- SOURCE DATA

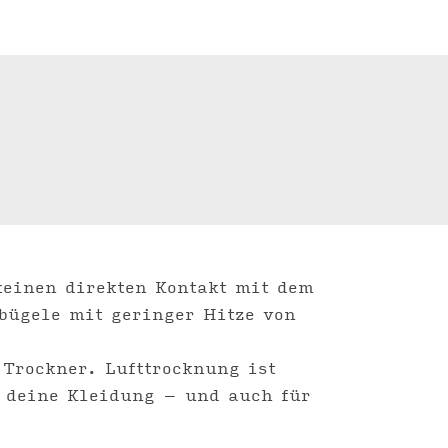
keinen direkten Kontakt mit dem
bügele mit geringer Hitze von
 Trockner. Lufttrocknung ist
r deine Kleidung – und auch für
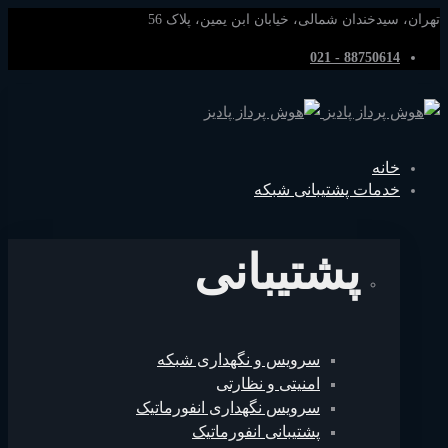
تهران، سیدخندان شمالی، خیابان ابن یمین، پلاک 56
88750614 - 021
خانه
خدمات پشتیبانی شبکه
پشتیبانی
سرویس و نگهداری شبکه
امنیتی و نظارتی
سرویس نگهداری انفورماتیک
پشتیبانی انفورماتیک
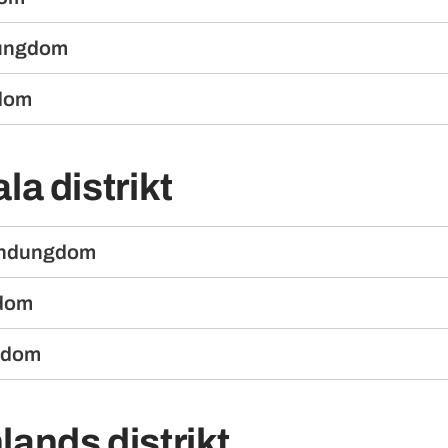
dungdom
dom
la distrikt
undungdom
dom
gdom
ands distrikt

- EXERCISE BRIEF
Copy the text lines from all the records above word for word, leaving out the pictures.

- COMPLETED EXERCISE
keinen direkten Kontakt mit dem
bügele mit geringer Hitze von
 Trockner. Lufttrocknung ist
r deine Kleidung – und auch für
تهران، سیدخندان شمالی، خیابان ابن یمین، پلاک 56
88750614 - 021
خانه
خدمات پشتیبانی شبکه
پشتیبانی
سرویس و نگهداری شبکه
امنیتی و نظارتی
سرویس نگهداری انفورماتیک
پشتیبانی انفورماتیک
dungdom
dom
la distrikt
undungdom
dom
gdom
ands distrikt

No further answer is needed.